Dit laatste vergroot tegelijkertijd het gevoel van continue doorstroming, en dat wordt in Hsia Yü’s laatste bundel nog eens versterkt door de typografie, die ze voor al haar bundels zelf heeft verzorgd. Binnen een regel staan de karakters namelijk zo dicht tegen elkaar gedrukt, dat ze haast in elkaar over lijken te lopen, zozeer zelfs dat het lezen er enigszins door wordt belemmerd. De ‘vrijheid van de lezer’ is een verworvenheid van de moderne poëzie waar ook Hsia Yü aan hecht, maar behalve vrijheid heeft haar lezer dan ook vooral doorzettingsvermogen nodig. En dat begint al bij het materiële boek: voor ze gelezen kunnen worden, moeten de bladzijden van de bundel eerst worden opengesneden. Dat Hsia Yü haar bundel uitdrukkelijk zo heeft vormgegeven, lijkt een teken aan de wand: niet alleen bevestigt het dat een actieve deelname van de lezer wordt verwacht, maar het maakt ook ieder exemplaar van de bundel tot een uniek artefact.

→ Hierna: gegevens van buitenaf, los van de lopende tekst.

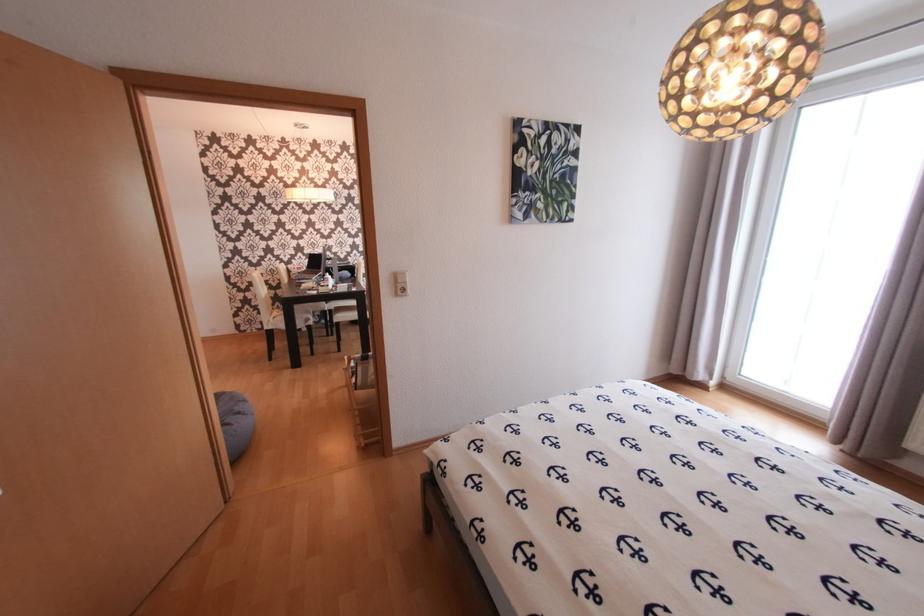
You are a GUI agent. You are given a task and a screenshot of the screen. Output one action in this format:
    pyautogui.click(x=<x>, y=<y>)
    Task: Click on the wall light switch
    
    Given the screenshot: What is the action you would take?
    pyautogui.click(x=399, y=277)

Inhoudelijk spelen relaties tussen mannen en vrouwen een opvallend grote rol in deze poëzie. Het werk van Hsia YÜ, die momenteel als een van de origineelste schrijvers van Taiwan geldt, kan dan ook met recht een ‘zinnenspel’ worden genoemd, in de dubbele betekenis van het woord: taal en zintuiglijkheid.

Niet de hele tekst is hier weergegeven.